Sights on Site
Site-specific performance is most
often understood as work which takes place outside of a traditional space of
performance. But how specific can site be?
We tried to come up with some ways of understanding the different terms, which are often used interchangeably
In our seminar this week we discussed
examples of work that we could consider to be site-specific work. One piece was
a company who brought soil from another country into a performance space: through
the re-placement of the soil, could the work could be considered to be taking
place there, in the same way that embassies are considered to stand in for the
soil of their respective countries? However, we then also discussed this in
terms of theatricality: how do we know that the soil is actually from the
country of origin? We are told, so we believe, and we allow it to stand in for
the site.
Another example was a piece set around
canals in order to represent a flooded world, or a performative bus tour of a
specific city. Works like these explore the site and the space of conflict
between official knowledge, lived experience, and potentiality. However, both
of these examples have been transplanted to other places, so is the work truly ‘specific’

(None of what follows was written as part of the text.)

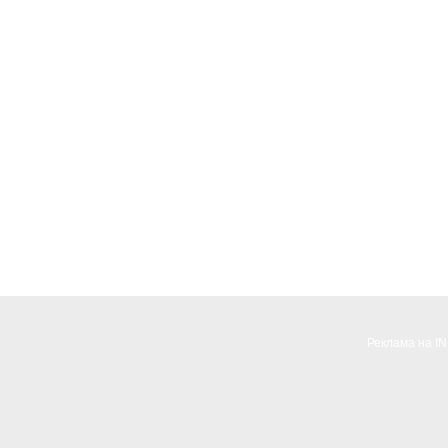
Реклама на I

to the site? Is this truly site specific or is it site generic? Site conscious
or consciousness of site?
We actually found it comparatively difficult
to think of many examples that we had personally experienced. This could be
because of un-acknowledgement (as in the case of Invisible Theatre, maybe we
didn’t realise work was taking place), or maybe because not much true site
specific work takes place (restrictions, permissions, and readily available
space).
Image Source: jonanthonyart.com
Interestingly, when I did a Google image search for Site-Specific Performance, most of the pictures were from performances in art galleries.

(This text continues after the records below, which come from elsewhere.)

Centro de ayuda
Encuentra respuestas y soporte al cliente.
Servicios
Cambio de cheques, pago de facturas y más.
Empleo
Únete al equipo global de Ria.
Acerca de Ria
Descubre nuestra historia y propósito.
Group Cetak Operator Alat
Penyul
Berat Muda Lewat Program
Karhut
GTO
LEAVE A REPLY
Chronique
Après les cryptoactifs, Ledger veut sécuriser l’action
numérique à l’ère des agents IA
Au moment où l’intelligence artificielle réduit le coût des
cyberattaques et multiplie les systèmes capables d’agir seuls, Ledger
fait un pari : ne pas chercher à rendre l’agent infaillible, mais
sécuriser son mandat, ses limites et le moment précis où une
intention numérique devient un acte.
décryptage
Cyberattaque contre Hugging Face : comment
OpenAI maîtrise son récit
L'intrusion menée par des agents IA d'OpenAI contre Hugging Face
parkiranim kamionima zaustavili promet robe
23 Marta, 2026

Interestingly, when I did a Google image search for Site-Specific Performance, most of the pictures were from performances in art galleries.

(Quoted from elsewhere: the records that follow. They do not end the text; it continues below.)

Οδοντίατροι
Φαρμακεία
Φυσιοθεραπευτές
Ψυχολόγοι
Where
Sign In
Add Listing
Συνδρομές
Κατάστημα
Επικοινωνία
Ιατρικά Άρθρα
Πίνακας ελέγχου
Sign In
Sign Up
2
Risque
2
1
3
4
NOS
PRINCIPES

Levin writes that, in site-specific
work, ‘the physical site comes alive […] in a complex process of reciprocal
animation […] humans can be said to exist in the midst of a performing world’.[1] The
site informs the work, but the work is, in turn, informed and influenced by the
site. It creates, but also limits, the work to its space (and therefore boundaries),
and the site functions as a character in the work alongside the traditional
theatrical trappings.
We realised that we had mainly
experienced site specific work when we had actively sought it out – as consumers.
Therefore does work of this kind subvert or sustain the mainstream? Even site
specific performance, which by its nature is ephemeral, needs validation (i.e.
capital, or recognition by an institution) as in the case of Small
Metal Objects which was produced by Barbican. Even Graffiti, which is site specific
art, responding to the local area, has gained recognition as an art form, so
can it truly be considered subversive now?
Image Source: thisiscolossal.com
How do we understand and respond to
site? Site has history: people MAKE a site and imbue it with their own
meanings. Even a ‘non-site’ could bear meaning for some people: I have a friend,
whose now husband, proposed on a street corner under a lamppost because that
was where they met for their first date. This non-place has meaning for them.
Levin writes that ‘our perception of
environment is filtered through language, ideology, and memory […] the streets
themselves have their own stories, cultures, politics.’[2] Site
reinforces its own identity, by existing prior to, and after, the art.
Peter Brook famously asserted the
theory of the Empty Space: but no space is empty.
[1]
Laura Levin, ‘”Can the City Speak?” Site-Specific Art after Poststructuralism’,
in Performance and the City, ed. by
D.J. Hopkins, Shelley Orr, and Kim Solga (Basingstoke: Palgrave, 2009), p.240-4.
[2] Laura
Levin, ‘”Can the City Speak?” Site-Specific Art after Poststructuralism’, in Performance and the City, ed. by D.J.
Hopkins, Shelley Orr, and Kim Solga (Basingstoke: Palgrave, 2009), p.248-52.